▸ Passage shown
★ ★ ★
Mesh # 0: .meshes/uw_annulus_internalBoundary_rO1.0rInt0.825_rI0.55_csize0.1_csizefs0.075.msh

No variables are defined on the mesh

| Boundary Name            | ID    | Min Size | Max Size |
| ------------------------------------------------------ |
| Lower                    | 1     | 94       | 94       |
| Internal                 | 2     | 278      | 278      |
| Upper                    | 3     | 166      | 166      |
| Centre                   | 10    | 0        | 0        |
| All_Edges                | 1000  | 0        | 0        |
| All_Boundaries           | 1001  | 132      | 132      |
| UW_Boundaries            | --    | 538      | 538      |
| ------------------------------------------------------ |


DM Object: uw_.meshes/uw_annulus_internalBoundary_rO1.0rInt0.825_rI0.55_csize0.1_csizefs0.075.msh 1 MPI process
  type: plex
uw_.meshes/uw_annulus_internalBoundary_rO1.0rInt0.825_rI0.55_csize0.1_csizefs0.075.msh in 2 dimensions:
  Number of 0-cells per rank: 1142
  Number of 1-cells per rank: 3294
  Number of 2-cells per rank: 2152
Labels:
  depth: 3 strata with value/size (0 (1142), 1 (3294), 2 (2152))
  All_Boundaries: 1 strata with value/size (1001 (132))
  Elements: 1 strata with value/size (666666 (3022))
  Internal: 1 strata with value/size (2 (278))
  Lower: 1 strata with value/size (1 (94))
  Upper: 1 strata with value/size (3 (166))
  celltype: 3 strata with value/size (0 (1142), 1 (3294), 3 (2152))
  UW_Boundaries: 3 strata with value/size (1 (94), 2 (278), 3 (166))

Solver setup

We can obtain unit vectors in the natural coordinate system (here \(r\), \(\theta\)) as mesh.CoordinateSystem.unit_e_0, mesh.CoordinateSystem.unit_e_1. There is a null space if we apply the boundary conditions exactly, and so we define a function to represent the null space.

We can set solver options via the petsc_options interface on the solver.

# Create a density structure / buoyancy force
# gravity will vary linearly from zero at the centre
# of the sphere to (say) 1 at the surface


# Null space in velocity (constant v_theta) expressed in x,y coordinates
v_theta_fn_xy = r * meshball.CoordinateSystem.rRotN.T * sympy.Matrix((0,1))

# Mesh variables for the unknowns

v_soln = uw.discretisation.MeshVariable("V0", meshball, 2, degree=2, varsymbol=r"{v_0}")
p_soln = uw.discretisation.MeshVariable("p", meshball, 1, degree=1, continuous=True)

stokes = uw.systems.Stokes(
    meshball, 
    velocityField=v_soln, 
    pressureField=p_soln,
)
★ ★ ★
▸ Data listing
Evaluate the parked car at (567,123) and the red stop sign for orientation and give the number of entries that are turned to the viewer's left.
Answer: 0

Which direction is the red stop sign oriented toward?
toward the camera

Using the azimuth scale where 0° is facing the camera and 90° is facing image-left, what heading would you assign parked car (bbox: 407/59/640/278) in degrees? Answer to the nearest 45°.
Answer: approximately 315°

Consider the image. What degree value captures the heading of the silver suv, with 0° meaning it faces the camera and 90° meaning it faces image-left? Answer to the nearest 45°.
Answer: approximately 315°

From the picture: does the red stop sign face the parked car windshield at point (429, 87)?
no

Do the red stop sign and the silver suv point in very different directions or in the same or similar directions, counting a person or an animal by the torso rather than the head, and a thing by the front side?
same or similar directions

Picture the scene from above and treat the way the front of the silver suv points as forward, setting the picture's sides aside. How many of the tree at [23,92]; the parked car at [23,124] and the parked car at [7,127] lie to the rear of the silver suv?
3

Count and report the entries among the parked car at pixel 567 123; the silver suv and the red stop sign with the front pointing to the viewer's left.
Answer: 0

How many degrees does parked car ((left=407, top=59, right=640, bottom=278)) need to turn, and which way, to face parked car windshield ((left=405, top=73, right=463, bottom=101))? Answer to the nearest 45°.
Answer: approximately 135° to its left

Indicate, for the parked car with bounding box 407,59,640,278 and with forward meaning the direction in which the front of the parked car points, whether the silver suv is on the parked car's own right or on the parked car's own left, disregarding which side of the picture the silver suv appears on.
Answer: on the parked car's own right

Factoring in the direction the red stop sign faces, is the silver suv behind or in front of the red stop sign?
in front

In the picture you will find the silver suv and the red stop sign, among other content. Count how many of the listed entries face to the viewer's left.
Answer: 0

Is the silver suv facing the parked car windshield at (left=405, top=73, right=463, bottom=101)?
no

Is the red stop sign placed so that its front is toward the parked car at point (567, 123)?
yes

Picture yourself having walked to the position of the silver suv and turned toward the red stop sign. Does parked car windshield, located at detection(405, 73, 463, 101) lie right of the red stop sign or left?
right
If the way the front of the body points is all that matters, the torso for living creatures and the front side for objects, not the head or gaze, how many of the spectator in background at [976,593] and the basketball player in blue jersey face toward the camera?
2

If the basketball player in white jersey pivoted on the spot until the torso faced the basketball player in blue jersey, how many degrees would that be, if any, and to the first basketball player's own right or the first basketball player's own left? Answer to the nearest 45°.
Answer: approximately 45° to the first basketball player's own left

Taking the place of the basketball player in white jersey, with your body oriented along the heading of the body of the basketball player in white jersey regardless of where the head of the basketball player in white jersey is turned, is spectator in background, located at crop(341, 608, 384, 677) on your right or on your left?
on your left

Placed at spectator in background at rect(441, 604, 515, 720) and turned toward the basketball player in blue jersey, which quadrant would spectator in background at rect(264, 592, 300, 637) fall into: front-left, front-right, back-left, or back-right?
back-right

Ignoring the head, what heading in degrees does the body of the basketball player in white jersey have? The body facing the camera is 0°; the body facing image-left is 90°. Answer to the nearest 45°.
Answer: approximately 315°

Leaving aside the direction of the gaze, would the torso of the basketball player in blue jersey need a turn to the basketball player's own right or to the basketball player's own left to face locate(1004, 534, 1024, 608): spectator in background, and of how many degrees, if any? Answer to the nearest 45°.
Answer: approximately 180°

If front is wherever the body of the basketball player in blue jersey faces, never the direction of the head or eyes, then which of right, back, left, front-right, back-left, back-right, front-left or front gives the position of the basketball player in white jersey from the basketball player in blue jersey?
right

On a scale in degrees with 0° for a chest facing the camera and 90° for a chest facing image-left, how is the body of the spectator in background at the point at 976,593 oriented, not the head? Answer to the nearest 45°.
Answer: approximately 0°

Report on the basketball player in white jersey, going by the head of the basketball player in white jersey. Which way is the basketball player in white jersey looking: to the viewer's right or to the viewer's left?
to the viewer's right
★ ★ ★
▸ Complete the following
1. Please transcribe part of the mesh setup page, beginning at the words "Lower: 1 strata" and stopping after the words "the null space.".
2. According to the mesh setup page, through which interface can solver options be set?

▸ Results for the exercise
1.
Lower: 1 strata with value/size (1 (94))
  Upper: 1 strata with value/size (3 (166))
  celltype: 3 strata with value/size (0 (1142), 1 (3294), 3 (2152))
  UW_Boundaries: 3 strata with value/size (1 (94), 2 (278), 3 (166))

Solver setup

We can obtain unit vectors in the natural coordinate system (here \(r\), \(\theta\)) as mesh.CoordinateSystem.unit_e_0, mesh.CoordinateSystem.unit_e_1. There is a null space if we apply the boundary conditions exactly, and so we define a function to represent the null space.

2. The petsc_options interface on the solver.